When You Want To Help An Addict

​A growing social problem families and individuals must deal with in our society is drug and alcohol addiction. Christians are taught to “… be kindly affectionate to one another” (Rm. 12:10), and the Paul writes in Galatians 6:10 “… as we have opportunity, let us do good to all, especially to those who are of the household of faith”. But what does “doing good” look like when dealing with someone with a drug dependency problem?

​When a person becomes addicted, the person experiences an unimaginable craving, both physically and mentally. It is like battling the proverbial 500-pound gorilla; and rarely is the person able to deal with this addiction alone without qualified assistance.
Doug Teffeteller offers the following suggestions to help more effectively minister to people with drug and alcohol addiction. Doug has twenty plus years of experience treating people with addiction, plus he is a former alcoholic himself. Doug offers a few simple guidelines that have proven effective in ministering to those with drug and alcohol addiction.

  1. The first point to remember is the person with an addiction must really want to change their lifestyle.
  2. Deal with an addict’s behavior and his or her personal responsibilities rather than dismissing their behavior as something they cannot control.
  3. A person with an addiction cannot be trusted to tell the truth. Verify every statement they make.
  4. Do not do anything for someone with addictions they can do for themselves. Addicts can somehow travel hundreds of miles to get drugs, but will nevertheless ask others to accommodate them in the smallest ways.
  5. Provide only tools and encouragement.

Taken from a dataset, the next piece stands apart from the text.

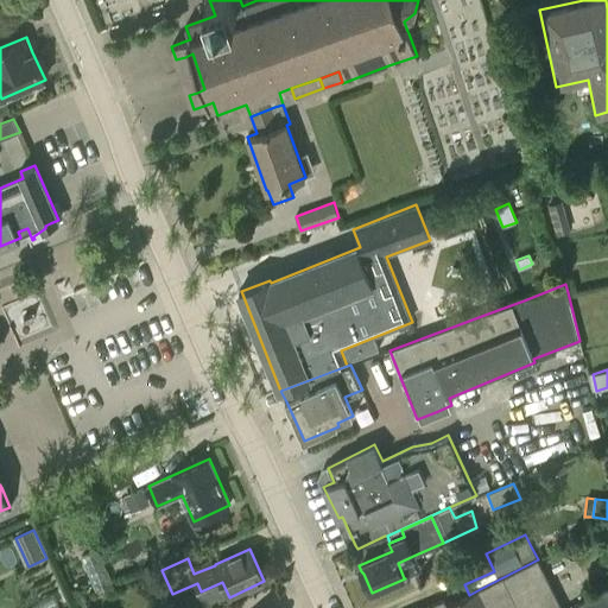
[(486,553),(454,569),(461,587),(464,584),(494,571),(486,553)]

Give a telephone number where a job may be available, but don’t make the call for them.
  6. Hold a hard line until there is very clear, sustained, and definitive evidence they are serious about changing their behavior and overcoming their addiction.

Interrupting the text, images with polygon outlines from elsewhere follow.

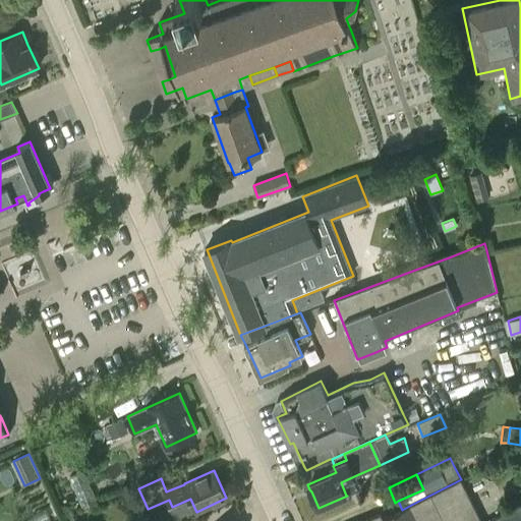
[(361,488),(356,475),(341,482),(346,496),(361,488)]
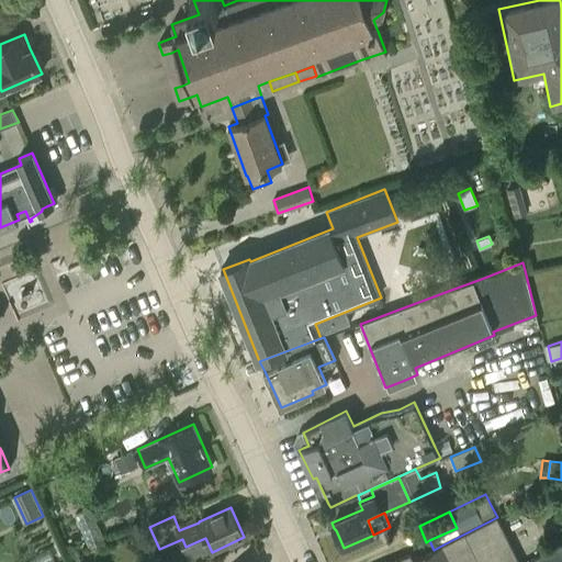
[(411,553),(391,561),(561,561),(561,544),(531,561),(528,561),(519,561),(513,550),(505,532),(502,526),(501,525),(497,517),(444,544),(434,550),(433,550),(427,553),(414,560),(411,553)]
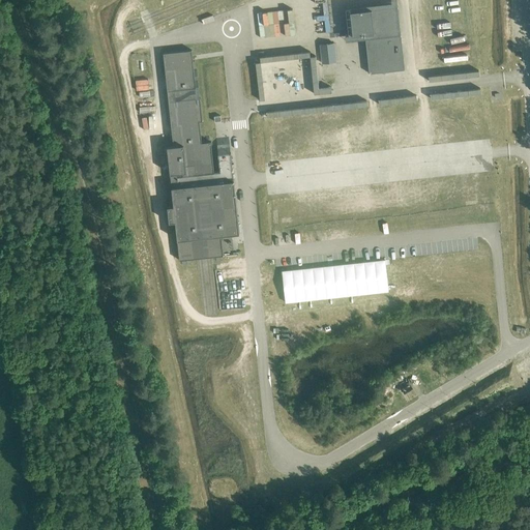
[(352,34),(364,33),(370,72),(404,69),(396,6),(350,11),(352,34)]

​These measures may seem uncaring and are characteristically unnatural when you truly love this person, but doing what is good for a person’s spiritual and physical wellbeing is sometimes initially painful. We understand this when we let our small children attempt to walk for the first time knowing they will fall or permitting the doctor to treat them knowing the treatment will hurt. If we want to help those with addictions by doing what is in their best interest both in the here and now and in eternity, we must make the difficult decisions that truly offer hope!